Apple has come on a long journey yet its app store is only six years old, so to say that apps have effectively become the beating heart of one of the world’s biggest brands is a significant statement to make. One of the key remarks made by Hageloh was this: “The App Store represents a turning point in the democratization of technology. It represents the iOS platform being opened up for collaboration and creativity. It’s not just Apple developers telling consumers what they can and can’t do with their devices, but also enabling them to have an input in shaping what Apple devices are capable of.”
“There’s no such thing as a free lunch” is an old saying that dates back to the 19th century, when American bars would offer a “free lunch” to get patrons through the door and buying drinks – the saying lives on to this day and is applied to pretty much anything where there’s a cost or “catch” involved in something that’s promoted as free.
The phrase could be applied to certain apps on the market. Those where you download a free game, but then find yourself constantly prompted to pay for upgrades and enhancements.
Well, the EU Commission is making it slightly trickier for app stores to advertise such apps as “free”, with a lengthy directive that includes the recommendation “Games advertised as “free” should not mislead consumers about the true costs involved.”
It appears that one of the main prompts for this move has been the old issues of children being advertised to, and children making accidental purchases.
A number of sources reported this week that Google Play has already conducted a review and removed the “Free” tag from any apps that feature in-app purchases.
There Are No Words
A shameful piece of app news reached us this week. A number of media outlets were understandably outraged when a game entitled “MH17 Strikes Back” appeared on Google Play, following the fatal crash of the Malaysia Airlines plane carrying that flight number.

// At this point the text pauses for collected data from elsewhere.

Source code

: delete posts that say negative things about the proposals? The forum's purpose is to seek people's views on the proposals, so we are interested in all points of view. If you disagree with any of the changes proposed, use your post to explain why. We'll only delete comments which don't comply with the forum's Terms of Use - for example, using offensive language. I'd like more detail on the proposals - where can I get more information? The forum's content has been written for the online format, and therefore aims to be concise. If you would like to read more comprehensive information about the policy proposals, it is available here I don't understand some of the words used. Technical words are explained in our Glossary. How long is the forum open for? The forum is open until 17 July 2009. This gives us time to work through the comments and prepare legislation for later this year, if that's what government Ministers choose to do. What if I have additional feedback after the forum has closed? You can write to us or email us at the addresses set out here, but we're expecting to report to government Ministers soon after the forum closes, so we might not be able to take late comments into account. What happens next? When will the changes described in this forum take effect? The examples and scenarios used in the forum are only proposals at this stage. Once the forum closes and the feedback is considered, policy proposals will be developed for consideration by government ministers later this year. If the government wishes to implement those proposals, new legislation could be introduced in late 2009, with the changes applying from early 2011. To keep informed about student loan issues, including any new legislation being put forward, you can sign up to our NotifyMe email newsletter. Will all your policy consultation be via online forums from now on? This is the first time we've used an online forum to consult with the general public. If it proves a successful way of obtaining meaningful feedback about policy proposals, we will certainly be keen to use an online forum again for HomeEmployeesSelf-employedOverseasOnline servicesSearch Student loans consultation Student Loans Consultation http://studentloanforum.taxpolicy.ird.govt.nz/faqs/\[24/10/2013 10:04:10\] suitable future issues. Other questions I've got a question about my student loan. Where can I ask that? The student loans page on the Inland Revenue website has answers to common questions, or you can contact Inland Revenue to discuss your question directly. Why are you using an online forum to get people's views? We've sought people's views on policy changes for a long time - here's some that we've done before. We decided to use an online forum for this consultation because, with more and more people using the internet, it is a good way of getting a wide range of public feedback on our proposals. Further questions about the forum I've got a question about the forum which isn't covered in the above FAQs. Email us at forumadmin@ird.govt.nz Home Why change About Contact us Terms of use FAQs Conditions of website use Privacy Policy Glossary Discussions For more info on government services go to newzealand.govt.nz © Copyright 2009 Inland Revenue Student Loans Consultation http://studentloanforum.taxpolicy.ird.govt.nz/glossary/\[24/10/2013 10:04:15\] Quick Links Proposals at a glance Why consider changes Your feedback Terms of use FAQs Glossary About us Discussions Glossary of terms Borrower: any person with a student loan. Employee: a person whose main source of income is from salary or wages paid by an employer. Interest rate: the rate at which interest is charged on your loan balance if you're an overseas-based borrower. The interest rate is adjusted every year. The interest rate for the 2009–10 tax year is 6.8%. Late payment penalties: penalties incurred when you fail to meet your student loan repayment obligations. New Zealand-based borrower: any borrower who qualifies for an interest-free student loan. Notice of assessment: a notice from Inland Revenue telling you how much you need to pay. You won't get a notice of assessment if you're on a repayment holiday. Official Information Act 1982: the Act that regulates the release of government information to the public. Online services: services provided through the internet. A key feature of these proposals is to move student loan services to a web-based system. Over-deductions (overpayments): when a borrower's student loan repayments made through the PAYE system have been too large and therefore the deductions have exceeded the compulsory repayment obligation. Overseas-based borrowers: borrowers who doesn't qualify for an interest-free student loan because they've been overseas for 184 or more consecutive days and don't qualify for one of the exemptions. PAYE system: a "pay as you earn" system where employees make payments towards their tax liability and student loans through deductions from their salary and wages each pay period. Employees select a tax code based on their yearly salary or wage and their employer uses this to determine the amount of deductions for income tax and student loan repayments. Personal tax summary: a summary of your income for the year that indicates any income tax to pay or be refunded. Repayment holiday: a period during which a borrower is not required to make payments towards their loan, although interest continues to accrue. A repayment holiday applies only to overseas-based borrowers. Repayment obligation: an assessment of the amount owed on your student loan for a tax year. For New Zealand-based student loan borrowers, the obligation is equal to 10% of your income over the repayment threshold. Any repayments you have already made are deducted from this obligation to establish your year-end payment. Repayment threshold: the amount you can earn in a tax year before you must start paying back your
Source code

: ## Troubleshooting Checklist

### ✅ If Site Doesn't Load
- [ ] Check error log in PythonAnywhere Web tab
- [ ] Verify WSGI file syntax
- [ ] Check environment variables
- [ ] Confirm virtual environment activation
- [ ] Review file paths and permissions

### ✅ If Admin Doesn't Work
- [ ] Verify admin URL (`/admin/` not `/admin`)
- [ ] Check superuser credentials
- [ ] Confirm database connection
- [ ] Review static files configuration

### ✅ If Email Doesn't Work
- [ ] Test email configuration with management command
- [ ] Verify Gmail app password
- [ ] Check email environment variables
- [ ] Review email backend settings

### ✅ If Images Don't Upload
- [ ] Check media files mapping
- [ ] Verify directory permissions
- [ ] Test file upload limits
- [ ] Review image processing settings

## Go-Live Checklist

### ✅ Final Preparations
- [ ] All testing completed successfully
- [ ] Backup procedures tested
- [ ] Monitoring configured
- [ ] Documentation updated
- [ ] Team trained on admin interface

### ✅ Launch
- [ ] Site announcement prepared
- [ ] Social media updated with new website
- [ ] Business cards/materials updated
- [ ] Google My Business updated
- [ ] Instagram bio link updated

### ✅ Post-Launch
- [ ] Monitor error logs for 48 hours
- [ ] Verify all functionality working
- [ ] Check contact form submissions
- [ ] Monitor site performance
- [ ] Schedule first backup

It appears that the developers of the existing game “Transporter Plane Strikes Back” decided to do a spot of re-branding as the world reeled from the tragedy. The game involves an aircraft flying over terrain and trying to avoid missiles fired from below, as well as firing back at targets on the ground. A message on the game states its condolences to the victims and proposes that it is a way to “express your anger and rememberance of all passengers and crews.” It is also said to be loaded with pop up ads, which further undermines an already weak attempt at making this look like some sort of tribute.
We’re not ones for getting on high horses here, but this oversteps the mark. The main issue is of course the offence to the grief stricken relatives of the victims, but as a footnote it is also an insult to everyone in app development who works hard to provide genuine entertainment, information and services to the world when the market is abused in this way.